Reputation: 1349
I am confused with one trivial thing - passing parameters to the method and changing their values... I'll better give you some code:
public class Test {
public static void main(String[] args) {
Integer val = new Integer(41);
upd(val);
System.out.println(val);
Man man = new Man();
updMan(man);
System.out.println(man.name);
}
static void upd(Integer val) {
val = new Integer(42);
}
static void updMan(Man man) {
man.name = "Name";
}
static class Man {
String name;
}
}
Could you explain why the Integer object I've passed is not updated while the Man object is? Aren't the Integer and Man objects passed by reference (due to their non-primitive nature)?
Upvotes: 1
Views: 154
Reputation: 5947
It is called Pass by value. When you pass some object to dome method, Java creates a copy of reference to that object. If you check object's hashcode right after going into method's body it will be the same as passed object's one. But when you change it inside of method, object changes and reference is no longer points to same object.
EDIT: code sample
public class TestPass {
public static void main(String[] args) {
String ss= "sample";
System.out.println("Outside method: "+ss.hashCode());
method(ss);
}
static void method(String s){
System.out.println("Inside method: "+s.hashCode());
s+='!';
System.out.println("Inside method after object change: "+s.hashCode());
}
}
Output:
Outside method: -909675094
Inside method: -909675094
Inside method after change: 1864843191
Upvotes: 1
Reputation: 4693
objects as parameters in Java are transferred as a params by copy of reference - so if you change the object via reference copy - you will have your object updated.

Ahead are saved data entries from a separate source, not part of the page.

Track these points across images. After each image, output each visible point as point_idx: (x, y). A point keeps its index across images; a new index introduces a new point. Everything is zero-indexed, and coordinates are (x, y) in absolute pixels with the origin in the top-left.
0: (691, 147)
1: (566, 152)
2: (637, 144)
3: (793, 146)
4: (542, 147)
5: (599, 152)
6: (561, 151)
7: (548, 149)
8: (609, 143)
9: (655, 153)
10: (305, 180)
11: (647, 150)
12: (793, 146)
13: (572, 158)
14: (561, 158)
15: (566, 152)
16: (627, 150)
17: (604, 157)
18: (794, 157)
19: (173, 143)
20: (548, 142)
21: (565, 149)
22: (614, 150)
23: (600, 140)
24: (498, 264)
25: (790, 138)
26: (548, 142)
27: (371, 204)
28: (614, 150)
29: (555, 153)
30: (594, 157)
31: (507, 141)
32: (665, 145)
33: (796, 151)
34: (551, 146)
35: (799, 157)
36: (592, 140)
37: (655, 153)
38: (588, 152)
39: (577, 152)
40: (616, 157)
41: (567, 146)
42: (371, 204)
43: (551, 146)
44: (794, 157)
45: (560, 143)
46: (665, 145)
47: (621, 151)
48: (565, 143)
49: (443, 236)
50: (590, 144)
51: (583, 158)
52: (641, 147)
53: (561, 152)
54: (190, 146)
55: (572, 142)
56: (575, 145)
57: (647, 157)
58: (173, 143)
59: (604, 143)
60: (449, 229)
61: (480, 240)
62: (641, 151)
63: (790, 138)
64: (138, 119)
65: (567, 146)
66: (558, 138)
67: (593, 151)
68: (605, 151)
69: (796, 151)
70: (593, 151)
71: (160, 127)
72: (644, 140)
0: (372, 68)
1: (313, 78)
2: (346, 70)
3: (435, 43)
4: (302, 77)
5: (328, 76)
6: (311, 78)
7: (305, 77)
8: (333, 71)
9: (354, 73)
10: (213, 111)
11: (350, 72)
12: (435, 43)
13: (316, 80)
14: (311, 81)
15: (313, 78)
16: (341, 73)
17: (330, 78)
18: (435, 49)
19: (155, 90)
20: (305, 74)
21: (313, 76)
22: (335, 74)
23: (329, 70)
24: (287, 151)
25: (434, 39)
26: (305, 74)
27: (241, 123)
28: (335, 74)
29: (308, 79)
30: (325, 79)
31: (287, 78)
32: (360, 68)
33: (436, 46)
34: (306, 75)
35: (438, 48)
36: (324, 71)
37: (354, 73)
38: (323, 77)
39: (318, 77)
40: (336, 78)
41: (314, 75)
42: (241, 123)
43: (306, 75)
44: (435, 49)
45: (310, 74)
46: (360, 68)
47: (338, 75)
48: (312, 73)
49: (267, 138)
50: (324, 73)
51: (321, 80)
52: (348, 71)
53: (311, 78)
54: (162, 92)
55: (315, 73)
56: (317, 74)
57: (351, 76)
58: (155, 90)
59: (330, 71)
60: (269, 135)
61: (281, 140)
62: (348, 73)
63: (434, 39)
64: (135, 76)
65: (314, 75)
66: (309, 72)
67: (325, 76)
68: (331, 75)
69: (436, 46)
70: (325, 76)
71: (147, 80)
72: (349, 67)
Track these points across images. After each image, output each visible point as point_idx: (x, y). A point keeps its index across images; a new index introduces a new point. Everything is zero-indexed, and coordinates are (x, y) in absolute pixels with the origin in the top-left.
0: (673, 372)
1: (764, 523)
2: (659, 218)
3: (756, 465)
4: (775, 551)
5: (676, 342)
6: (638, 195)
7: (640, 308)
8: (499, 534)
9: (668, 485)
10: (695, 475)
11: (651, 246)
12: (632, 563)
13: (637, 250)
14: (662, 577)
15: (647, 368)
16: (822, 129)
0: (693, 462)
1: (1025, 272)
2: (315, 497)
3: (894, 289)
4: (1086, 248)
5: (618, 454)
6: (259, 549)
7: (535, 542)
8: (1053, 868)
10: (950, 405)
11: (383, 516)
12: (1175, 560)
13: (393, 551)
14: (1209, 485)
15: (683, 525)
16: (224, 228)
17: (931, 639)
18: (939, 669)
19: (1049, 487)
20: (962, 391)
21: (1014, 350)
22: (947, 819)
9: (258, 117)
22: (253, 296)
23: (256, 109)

in case of your upd(Integer val)
method you create a new Integer
object so that reference copy now point to a new object, not the old one. So changing that object will not affect the original one.
Upvotes: 1
Reputation: 39632
Because for Integer
your are creating a new Object. For Man
you just change one of its value, the object man
stays the same.
Consider the following:
static void updMan(Man man) {
man = new Man();
man.name = "Another Man";
}
This would also not change your initial man
.
--EDIT
You can "simulate" the mutability of Integer
by this:
static void upd(Integer val) {
try {
Field declaredField = val.getClass().getDeclaredField("value");
declaredField.setAccessible(true);
declaredField.set(val, 42);
} catch (Exception e) {
}
}
Upvotes: 1
Reputation: 8614
man.name = "Name";
You are actually changing something in the same object here and not creating a new object as you did in In case of Integer.